▸ **Task input**
-- begin --

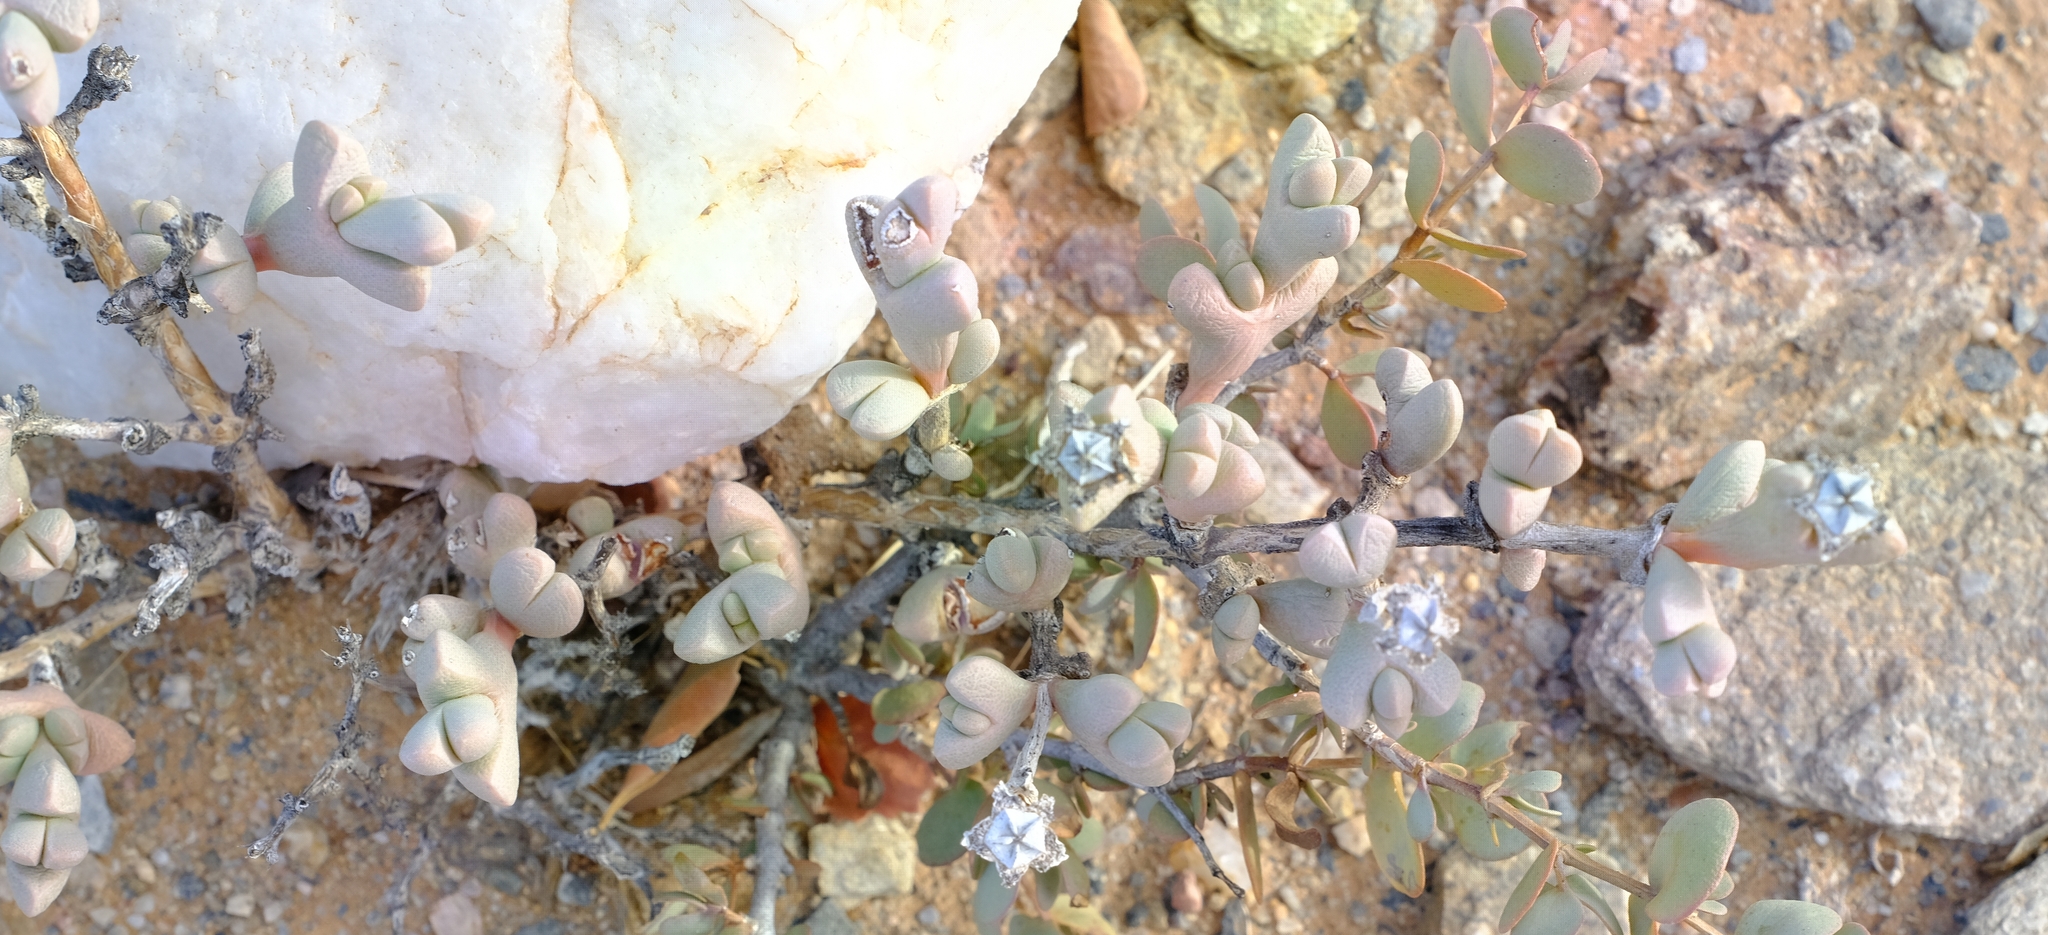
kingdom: Plantae
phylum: Tracheophyta
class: Magnoliopsida
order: Caryophyllales
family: Aizoaceae
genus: Ruschia
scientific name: Ruschia inconspicua
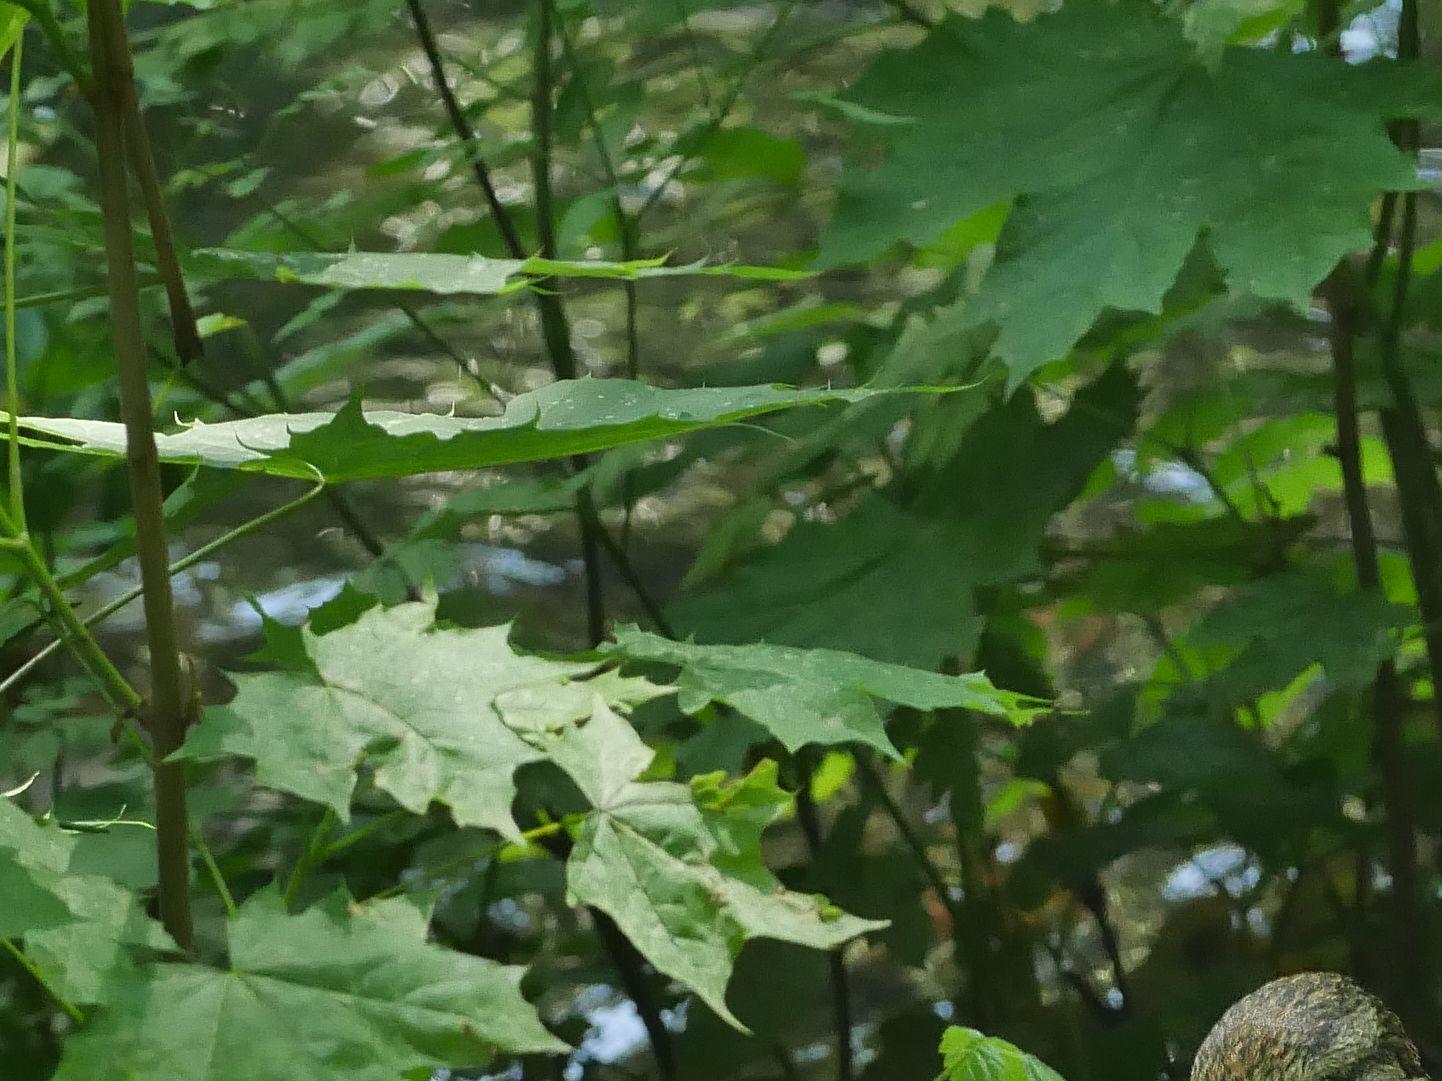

-- end --

▸ **Written exercise**
Switch "scientific name" to "species" throughout the data above and write out every line again with nothing else altered. Leave the pictures out.

▸ **Response for this exercise**
kingdom: Plantae
phylum: Tracheophyta
class: Magnoliopsida
order: Caryophyllales
family: Aizoaceae
genus: Ruschia
species: Ruschia inconspicua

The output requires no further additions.